Remember the 'anti-war coalition'? You know the Leftist/Socialist/Code Pink/International Answer sewer groups? Where are they?
I haven't heard from them since Obama has been elected.
They claimed to have such high morals and were against international conflicts because they impoverished people and took away from the goodie takings at home. So where are these people?
You know the types that said we should have learned ever so much more about Iraq before going in? Remember those people? I do.
Where are they?
Why are they not organizing marches starting, well, right after Sec. State Kerrey delivered his asinine pabulum, but where were they yesterday? OK, there might be a few Harley-Davidsons roaming around DC, but that shouldn't keep the stalwart defenders of their own moral certitude from doing anything. Can't they get their collective heads out of their collective rectums to realize the smell they are getting is their own?

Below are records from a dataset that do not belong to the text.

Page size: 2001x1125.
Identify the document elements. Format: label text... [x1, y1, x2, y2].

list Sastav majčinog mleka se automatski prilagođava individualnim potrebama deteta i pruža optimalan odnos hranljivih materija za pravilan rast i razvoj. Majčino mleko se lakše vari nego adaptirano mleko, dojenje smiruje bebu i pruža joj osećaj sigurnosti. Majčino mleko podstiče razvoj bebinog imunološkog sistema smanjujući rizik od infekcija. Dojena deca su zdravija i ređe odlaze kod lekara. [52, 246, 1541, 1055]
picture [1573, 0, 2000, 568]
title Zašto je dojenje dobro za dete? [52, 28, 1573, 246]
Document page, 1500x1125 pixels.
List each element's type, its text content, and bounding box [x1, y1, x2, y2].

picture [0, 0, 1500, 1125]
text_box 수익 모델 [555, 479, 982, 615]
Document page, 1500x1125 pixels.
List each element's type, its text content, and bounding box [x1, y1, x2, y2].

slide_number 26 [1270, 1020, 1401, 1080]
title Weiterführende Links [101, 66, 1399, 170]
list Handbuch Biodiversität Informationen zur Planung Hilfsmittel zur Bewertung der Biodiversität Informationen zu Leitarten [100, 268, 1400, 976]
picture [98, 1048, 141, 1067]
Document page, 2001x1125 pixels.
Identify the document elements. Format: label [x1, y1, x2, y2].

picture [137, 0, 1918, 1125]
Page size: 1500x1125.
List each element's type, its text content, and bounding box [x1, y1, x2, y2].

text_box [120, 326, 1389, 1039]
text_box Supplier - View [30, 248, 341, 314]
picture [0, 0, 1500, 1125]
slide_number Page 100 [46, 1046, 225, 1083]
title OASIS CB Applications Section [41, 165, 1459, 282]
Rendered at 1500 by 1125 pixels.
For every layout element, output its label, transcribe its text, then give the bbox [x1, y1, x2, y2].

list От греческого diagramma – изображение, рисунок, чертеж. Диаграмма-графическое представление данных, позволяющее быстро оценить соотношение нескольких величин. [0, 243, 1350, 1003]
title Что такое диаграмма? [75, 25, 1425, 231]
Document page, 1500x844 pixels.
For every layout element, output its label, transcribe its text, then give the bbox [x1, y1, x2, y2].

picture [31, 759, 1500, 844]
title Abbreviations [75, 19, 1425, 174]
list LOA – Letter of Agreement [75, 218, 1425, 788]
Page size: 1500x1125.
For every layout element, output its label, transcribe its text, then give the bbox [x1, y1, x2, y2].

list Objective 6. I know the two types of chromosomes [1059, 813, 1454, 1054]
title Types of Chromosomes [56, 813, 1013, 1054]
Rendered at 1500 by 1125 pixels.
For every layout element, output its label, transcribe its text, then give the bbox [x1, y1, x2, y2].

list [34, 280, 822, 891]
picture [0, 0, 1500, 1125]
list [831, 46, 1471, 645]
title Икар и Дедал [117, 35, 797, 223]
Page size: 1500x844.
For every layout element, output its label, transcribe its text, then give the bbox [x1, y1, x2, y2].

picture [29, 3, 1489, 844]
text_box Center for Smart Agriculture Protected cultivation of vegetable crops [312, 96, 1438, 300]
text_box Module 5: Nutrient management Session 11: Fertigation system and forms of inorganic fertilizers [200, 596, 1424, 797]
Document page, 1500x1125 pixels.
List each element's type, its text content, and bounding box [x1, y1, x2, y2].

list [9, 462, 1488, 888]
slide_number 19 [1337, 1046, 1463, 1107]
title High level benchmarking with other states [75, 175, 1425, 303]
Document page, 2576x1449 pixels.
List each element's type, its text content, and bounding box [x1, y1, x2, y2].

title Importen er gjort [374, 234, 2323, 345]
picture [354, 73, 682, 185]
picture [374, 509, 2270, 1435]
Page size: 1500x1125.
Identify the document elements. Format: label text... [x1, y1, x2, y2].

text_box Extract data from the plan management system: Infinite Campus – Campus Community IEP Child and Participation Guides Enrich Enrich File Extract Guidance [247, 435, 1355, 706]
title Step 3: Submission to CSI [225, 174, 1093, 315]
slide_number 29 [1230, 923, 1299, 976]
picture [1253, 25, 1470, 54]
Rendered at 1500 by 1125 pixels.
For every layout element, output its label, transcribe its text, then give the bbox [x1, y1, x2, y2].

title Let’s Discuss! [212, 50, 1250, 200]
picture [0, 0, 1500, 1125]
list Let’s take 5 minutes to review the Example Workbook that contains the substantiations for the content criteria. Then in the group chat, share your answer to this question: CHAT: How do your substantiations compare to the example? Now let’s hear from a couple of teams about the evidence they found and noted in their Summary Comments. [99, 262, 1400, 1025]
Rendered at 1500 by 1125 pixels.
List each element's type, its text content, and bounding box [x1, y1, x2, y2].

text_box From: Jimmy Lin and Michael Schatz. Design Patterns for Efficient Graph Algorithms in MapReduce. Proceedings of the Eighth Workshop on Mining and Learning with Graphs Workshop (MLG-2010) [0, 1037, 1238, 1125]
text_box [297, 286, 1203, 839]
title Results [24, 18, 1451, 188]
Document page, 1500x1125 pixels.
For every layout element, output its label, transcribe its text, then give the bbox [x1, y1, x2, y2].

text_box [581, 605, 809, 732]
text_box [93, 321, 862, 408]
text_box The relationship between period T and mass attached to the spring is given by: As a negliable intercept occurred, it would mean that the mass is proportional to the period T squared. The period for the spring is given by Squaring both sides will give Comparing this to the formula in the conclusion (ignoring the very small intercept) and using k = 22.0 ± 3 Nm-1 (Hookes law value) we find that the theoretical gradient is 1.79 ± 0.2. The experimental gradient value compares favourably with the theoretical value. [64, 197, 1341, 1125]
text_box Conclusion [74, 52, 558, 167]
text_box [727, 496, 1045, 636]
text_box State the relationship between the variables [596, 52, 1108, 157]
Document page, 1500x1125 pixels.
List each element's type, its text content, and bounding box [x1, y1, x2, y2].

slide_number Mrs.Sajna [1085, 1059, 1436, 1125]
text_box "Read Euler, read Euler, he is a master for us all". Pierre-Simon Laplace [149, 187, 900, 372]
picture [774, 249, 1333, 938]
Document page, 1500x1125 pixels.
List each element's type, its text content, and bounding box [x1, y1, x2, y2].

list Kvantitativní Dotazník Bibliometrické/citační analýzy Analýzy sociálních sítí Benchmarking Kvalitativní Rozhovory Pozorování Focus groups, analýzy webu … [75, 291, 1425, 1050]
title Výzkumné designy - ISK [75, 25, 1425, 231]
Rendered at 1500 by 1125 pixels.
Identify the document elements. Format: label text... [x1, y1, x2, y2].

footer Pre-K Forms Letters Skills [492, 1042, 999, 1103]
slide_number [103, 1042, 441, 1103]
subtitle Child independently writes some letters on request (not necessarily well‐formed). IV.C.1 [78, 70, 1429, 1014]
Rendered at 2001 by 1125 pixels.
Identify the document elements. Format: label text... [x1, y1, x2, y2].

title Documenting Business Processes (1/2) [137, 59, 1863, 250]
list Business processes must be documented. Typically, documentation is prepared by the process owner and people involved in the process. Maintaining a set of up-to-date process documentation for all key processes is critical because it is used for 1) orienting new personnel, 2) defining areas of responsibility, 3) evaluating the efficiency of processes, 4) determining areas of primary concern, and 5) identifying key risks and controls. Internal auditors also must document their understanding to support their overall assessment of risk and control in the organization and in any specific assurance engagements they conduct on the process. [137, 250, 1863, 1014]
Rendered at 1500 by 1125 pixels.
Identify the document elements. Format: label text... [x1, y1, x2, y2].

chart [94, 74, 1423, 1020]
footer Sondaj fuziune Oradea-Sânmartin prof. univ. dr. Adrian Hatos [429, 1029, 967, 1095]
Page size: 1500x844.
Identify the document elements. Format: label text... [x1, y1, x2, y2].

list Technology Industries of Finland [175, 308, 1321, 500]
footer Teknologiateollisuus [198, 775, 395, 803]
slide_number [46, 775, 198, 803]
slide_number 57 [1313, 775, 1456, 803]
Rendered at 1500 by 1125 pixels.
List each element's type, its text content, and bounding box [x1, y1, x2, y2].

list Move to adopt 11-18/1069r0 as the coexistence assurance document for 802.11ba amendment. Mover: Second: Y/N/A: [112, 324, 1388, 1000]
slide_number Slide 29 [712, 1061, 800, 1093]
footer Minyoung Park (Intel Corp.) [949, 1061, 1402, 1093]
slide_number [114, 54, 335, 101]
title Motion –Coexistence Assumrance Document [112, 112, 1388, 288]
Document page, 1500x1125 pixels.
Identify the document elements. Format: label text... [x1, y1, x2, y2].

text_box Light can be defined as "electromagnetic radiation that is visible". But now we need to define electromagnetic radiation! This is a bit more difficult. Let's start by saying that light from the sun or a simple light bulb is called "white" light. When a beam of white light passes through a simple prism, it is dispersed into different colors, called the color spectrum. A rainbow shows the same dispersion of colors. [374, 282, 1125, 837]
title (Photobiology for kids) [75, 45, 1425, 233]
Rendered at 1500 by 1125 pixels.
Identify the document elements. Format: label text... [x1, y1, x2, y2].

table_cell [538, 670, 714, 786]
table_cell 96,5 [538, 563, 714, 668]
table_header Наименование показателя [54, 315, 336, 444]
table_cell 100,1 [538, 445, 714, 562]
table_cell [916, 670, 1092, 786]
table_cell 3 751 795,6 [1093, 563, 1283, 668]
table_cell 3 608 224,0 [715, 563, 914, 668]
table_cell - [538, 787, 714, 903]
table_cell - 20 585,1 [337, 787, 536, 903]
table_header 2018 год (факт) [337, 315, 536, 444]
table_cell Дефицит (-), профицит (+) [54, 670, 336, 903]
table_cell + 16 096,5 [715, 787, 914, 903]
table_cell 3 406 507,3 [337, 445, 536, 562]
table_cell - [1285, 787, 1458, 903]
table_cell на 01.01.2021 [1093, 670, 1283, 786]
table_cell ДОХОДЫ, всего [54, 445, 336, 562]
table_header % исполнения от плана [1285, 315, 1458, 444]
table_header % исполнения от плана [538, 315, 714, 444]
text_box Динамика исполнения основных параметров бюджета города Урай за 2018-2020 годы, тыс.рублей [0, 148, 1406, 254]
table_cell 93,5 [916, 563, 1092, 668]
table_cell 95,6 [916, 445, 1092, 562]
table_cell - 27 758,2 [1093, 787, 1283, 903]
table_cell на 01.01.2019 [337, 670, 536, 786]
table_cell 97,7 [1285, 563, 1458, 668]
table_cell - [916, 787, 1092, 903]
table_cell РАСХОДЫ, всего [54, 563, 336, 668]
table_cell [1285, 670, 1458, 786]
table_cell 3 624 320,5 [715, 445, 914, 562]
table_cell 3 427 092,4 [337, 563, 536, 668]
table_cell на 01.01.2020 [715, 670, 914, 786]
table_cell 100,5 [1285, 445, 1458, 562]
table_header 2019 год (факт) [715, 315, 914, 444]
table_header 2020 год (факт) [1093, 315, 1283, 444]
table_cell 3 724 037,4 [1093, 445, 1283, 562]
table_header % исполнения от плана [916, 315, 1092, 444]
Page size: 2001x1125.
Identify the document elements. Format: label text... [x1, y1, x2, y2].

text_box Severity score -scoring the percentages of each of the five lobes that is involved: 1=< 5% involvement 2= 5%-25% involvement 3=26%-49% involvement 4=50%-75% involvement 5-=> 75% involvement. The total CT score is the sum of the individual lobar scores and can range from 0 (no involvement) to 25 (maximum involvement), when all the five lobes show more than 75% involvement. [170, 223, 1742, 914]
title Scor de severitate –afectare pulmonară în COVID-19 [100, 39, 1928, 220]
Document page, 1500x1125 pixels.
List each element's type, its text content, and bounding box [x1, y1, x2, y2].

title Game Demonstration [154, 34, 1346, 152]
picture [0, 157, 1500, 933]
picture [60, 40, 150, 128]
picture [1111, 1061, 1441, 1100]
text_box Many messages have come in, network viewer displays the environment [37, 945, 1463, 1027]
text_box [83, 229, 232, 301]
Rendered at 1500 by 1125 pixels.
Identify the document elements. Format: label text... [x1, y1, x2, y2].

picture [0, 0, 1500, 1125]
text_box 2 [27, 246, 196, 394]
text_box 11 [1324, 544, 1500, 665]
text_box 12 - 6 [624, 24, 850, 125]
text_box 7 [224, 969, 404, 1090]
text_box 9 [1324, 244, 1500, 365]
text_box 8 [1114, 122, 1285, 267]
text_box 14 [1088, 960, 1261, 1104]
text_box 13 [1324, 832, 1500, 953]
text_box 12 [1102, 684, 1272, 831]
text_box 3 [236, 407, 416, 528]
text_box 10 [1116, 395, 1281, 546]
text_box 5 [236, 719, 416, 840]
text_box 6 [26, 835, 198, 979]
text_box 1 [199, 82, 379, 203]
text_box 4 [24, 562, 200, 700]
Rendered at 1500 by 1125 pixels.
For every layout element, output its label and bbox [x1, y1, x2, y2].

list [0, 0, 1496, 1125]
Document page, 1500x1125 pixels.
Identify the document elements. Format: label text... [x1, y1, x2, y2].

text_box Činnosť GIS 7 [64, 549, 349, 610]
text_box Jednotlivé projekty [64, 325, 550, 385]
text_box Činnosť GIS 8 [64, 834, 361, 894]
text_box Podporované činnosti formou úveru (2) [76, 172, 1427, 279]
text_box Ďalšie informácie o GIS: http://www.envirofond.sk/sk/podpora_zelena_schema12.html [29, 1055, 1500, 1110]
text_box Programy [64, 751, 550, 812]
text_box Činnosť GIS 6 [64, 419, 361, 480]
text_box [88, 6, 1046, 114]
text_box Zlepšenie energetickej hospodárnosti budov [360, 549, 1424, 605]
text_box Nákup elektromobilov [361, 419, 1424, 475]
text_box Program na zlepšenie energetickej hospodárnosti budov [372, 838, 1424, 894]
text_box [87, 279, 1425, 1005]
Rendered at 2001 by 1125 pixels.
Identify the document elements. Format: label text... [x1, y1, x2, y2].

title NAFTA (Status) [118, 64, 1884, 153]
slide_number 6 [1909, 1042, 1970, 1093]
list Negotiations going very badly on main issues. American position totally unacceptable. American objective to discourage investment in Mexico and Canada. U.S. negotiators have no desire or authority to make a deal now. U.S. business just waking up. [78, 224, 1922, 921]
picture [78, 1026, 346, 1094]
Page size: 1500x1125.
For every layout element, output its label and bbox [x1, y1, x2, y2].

I don't call them the 'duplicitous Left' for nothing, you know.
And where are all those who tout 'international law' for everything going on as the answer? They should be crying out for the sanctions provisions of the Chemical Weapons Convention to be put into force! OK, they may be stuck in Syria not signing on to that... but where is the outrage on THAT? Shouldn't they be going to every other signatory State and pointing out that it has a MORAL DUTY TO ACT against a rogue regime using such weapons? Oh, wait, that is silence I'm hearing from the 'international law' crowd. So sorry, I thought you were serious about it. 'Duplicitous' doesn't even begin to cover them.
So where are all these high minded types of all stripes that came out of the woodwork for years on this topic?
Where are their morals? Their courage to 'stand up to da Man'? Where is their rage against the system delivering eternal war? Can't they even just run a pot luck dinner to get a few attendees anywhere?
Their lack of outrage now is their badge of cowardice, duplicity and lack of morals and ethics. It is bad news for a 'movement' when the most scrupulous member of it is Cindy Sheehan who at least continued to criticize Obama for the same things she criticized Bush for. She is yet another of the 50 Shades of Maroon, but she is a consistent shade, I'll give her that, but no less maroon for it. President Obama and his Administration seem to want to get a corner on the Shades of Maroon market, and it appears to be working. And 50 Shades of Maroon doesn't even begin to cover it.
A final thought.
Notice the political acumen to get this 'crisis' delayed long enough so that it hits the budget 'crisis' and the installment of Obamacare 'crisis', along with a nearing debt ceiling 'crisis'... and probably three or four more that I can't quickly remember... but isn't that such great timing?
Its like there is a plan behind it, or something.
Yet another of the 50 Shades of Maroon.
Nope, 50 is just not enough, methinks.